A short term effect - Intervention 3.

A couple of weeks ago I decided that I wanted to try something more extreme…

On this course I’ve met some amazing individuals and observed some of the fantastic concepts they are coming up with for their projects. I’ve also seen a bit of procrastination which was discussed during a couple of lessons with Richard and Sasha. Like me, I’ve seen some of my classmates worry if their project was any good. I do think most of us on the course keep our cards quite close to our chest. We have all felt at times over the past few weeks revealed some securities in volunteering our ideas to a wider group. Some of us have confided in others whilst some have laid bare their infuriating ‘writers block’. We were all seeking some form of perfection. A perfection we were never going to attain.



The intervention with the group.

I decided that I would tell all of the group individually that I was to use their idea but rather than exactly replicate it, I would almost quite arrogantly suggest that my idea would be a better one. I was intrigued to see their reaction. To initialise a creative jealousy and to determine if they felt as passionate about their project as they were at the beginning. In truth I wasn’t exactly sure what I wanted to achieve, but I certainly knew that my own question needed a massive jolt.

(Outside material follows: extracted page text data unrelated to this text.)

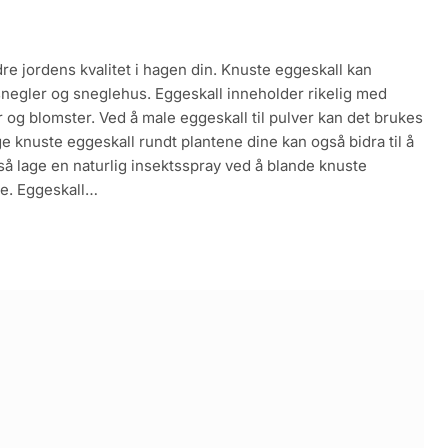
re jordens kvalitet i hagen din. Knuste eggeskall kan
negler og sneglehus. Eggeskall inneholder rikelig med
r og blomster. Ved å male eggeskall til pulver kan det brukes
ge knuste eggeskall rundt plantene dine kan også bidra til å
 lage en naturlig insektsspray ved å blande knuste
ne. Eggeskall…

It’s difficult to leave the teacher behind while I’ve been on this course. And due to the ideas, I’m having, I felt a natural instinct to try and help motivate individuals around me. I did feel that I may upset someone with this but thought it may be worth the risk for either party. I felt it might be just what we all needed. I wondered what my reaction would be if someone told me that they were in effect doing a very similar project to me.


This has made me more determined to go on with a mentoring theme in some capacity. I really want to make a difference to people that have not encountered normal support networks. There were some positives and negatives to take from the experience. The juxtaposition of mentoring whilst deliberately sabotaging people’s thoughts and process was exhilarating. Overall the experience was positive as the feedback I received from my classmates made me re-evaluate some themes. Firstly, most were all very positive and quite nurturing in their responses. To my surprise very few were uncooperative and in some cases even encouraged me to share their concepts. More importantly I felt I actually learnt more about myself through the experiment. I know that if someone in the group had tried to do this same technique I may have got angry and even dismissive. I learnt that perhaps I shouldn’t be so protective with my thoughts. Sharing is something that I have got a lot better with and is something I will explore further with in another essay.


This wasn’t a task that was weeks in the making. I gave it a couple of days thought and just went for it. In retrospect I could have elaborated and produce more evidence and justification as to why I was plagiarising their ideas but I also just wanted to take us all by surprise.